2024年9月6日16:02
デジタルガレージ(DG)は、同社が提供するSaaS「パンゲアデリバリー」について、小売事業者の業務運用効率の改善を実現する大幅な機能拡張を実施し、国内初の小売事業者向けクイックコマース対応のリテールテックサービスとして展開を強化すると発表した。
また、DGはサッポロドラッグストアー(以下、サツドラ)との実証実験を経て、サツドラの104店舗において「パンゲアデリバリー」の本格導入が決定したという。
近年、消費者の生活様式の変化を背景に、ネットスーパーやドライブスルー、BOPIS(Buy Online Pick-up In Store)など、実店舗においてもさまざまなチャネルを活用したオンライン販売事業が拡大している。特に、クイックコマース(即時配達)では顕著であり、そのグローバル市場規模は年間平均成長率25.1%で成長を続け、2028年には約2,550億ドルに拡大する見通しだという。
クイックコマースの導入により、事業者が売上拡大や、多様な販売チャネルを通じた消費者接点を獲得できる一方で、サービスごとに異なる端末やオペレーションに起因する、業務管理・運用の負荷増大が課題となっている。特に、小売事業者においては、さまざまなSKU(Stock Keeping Unit)、高頻度な商品入れ替え、広い店舗面積等がハードルとなり、クイックコマースの本格的な導入は遅れている状況だという。
このような業務課題の解決に向け、DGは複数のオンライン注文サービスを一元管理できるSaaS「パンゲアデリバリー」を、飲食事業者に加え、小売事業者へ向けても展開すべく、機能開発や外部事業者とのシステム連携を拡充してきた。
「パンゲアデリバリー」では、これまでのオンライン注文管理の一元化に加え、小売事業者特有のさまざまなSKUへの対応やデータ処理能力の向上などの機能を実装した。また、POSシステムに留まらず、小売事業者の多様な課題を解決するリテールテック事業者とのシステム連携など、スタートアップ企業を含む外部企業とのオープンイノベーションを加速している。

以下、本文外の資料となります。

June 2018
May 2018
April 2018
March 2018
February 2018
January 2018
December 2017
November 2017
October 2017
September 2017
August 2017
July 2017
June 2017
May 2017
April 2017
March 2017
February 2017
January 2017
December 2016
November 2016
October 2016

また、今回のサツドラ店舗での本格導入については、ROMSが提供する「ピッキングシステム」と連携した。これにより、複数のデリバリーサービスの注文やステータス管理に留まらず、店舗内のピッキング業務まで、一元管理・運用が可能となり、小売事業者が抱えるクイックコマースサービス導入課題の包括的な解決を実現するそうだ。
サツドラ店舗との実証実験により検出された業務課題と、パンゲアデリバリーが提供するソリューションとして、複数のオンラインサービスの一括管理・運用ではオンラインサービスごとに管理端末が分かれ操作手順や運用ルールが異なるため、注文管理が煩雑になる。
また、オンラインサービスを横断した受注の優先順位が判別しにくく、ミスや見逃しにつながってしまうという。これを1つのタブレットで、すべてのオンラインサービスの一元管理・運用を可能とすることで、店内オペレーションの効率化と人為的ミスの大幅な削減を実現するという。
また、ピッキング業務(注文内容に基づいて商品を探し、集める作業)の効率化では、店内で取り扱う商品のパッケージが似通っている場合も多く、商品のピッキング時にミスが多発する。また、商品の棚割りを考慮せずにピッキングを進めると、店舗スタッフの動線に無駄が生じ、ピッキング業務に時間がかかってしまうという。これを商品の棚割りを考慮した最適なピッキングルートの提示によりピッキング業務を効率化。また、スマートフォンで商品バーコードを読み取ることにより、人為的ミスを排除し、正確な商品のピッキングが可能だ。
店内商品欠品情報の自動反映では、店内に陳列されている商品は、実店舗に来店した消費者が購入することで在庫切れとなる場合もあるが、オンラインサービスへの情報連携については、個別に棚卸をする必要があり、業務負荷が大きい。これをピッキング時に欠品状態を即時に把握し、クイックコマースのお客様に通知するとともに、全てのオンラインサービスの商品リストから自動的に削除する。
DGは今後、「パンゲアデリバリー」において、ピッキングルートのナビゲーションやPOSおよび在庫連携、AIによる需要予測等の提供により、飲食・小売事業者のクイックコマースの業務効率改善・売上拡大に寄与するサービスを拡充していく。また、飲食・小売事業者が自社ブランドのもとで店外オンライン販売事業を可能にする、新規サービスの開発準備を進めており、決済サービスも併せて提供することにより、グループ戦略である「DG FinTech Shift」のさらなる加速と、日本におけるクイックコマースの発展につなげるそうだ。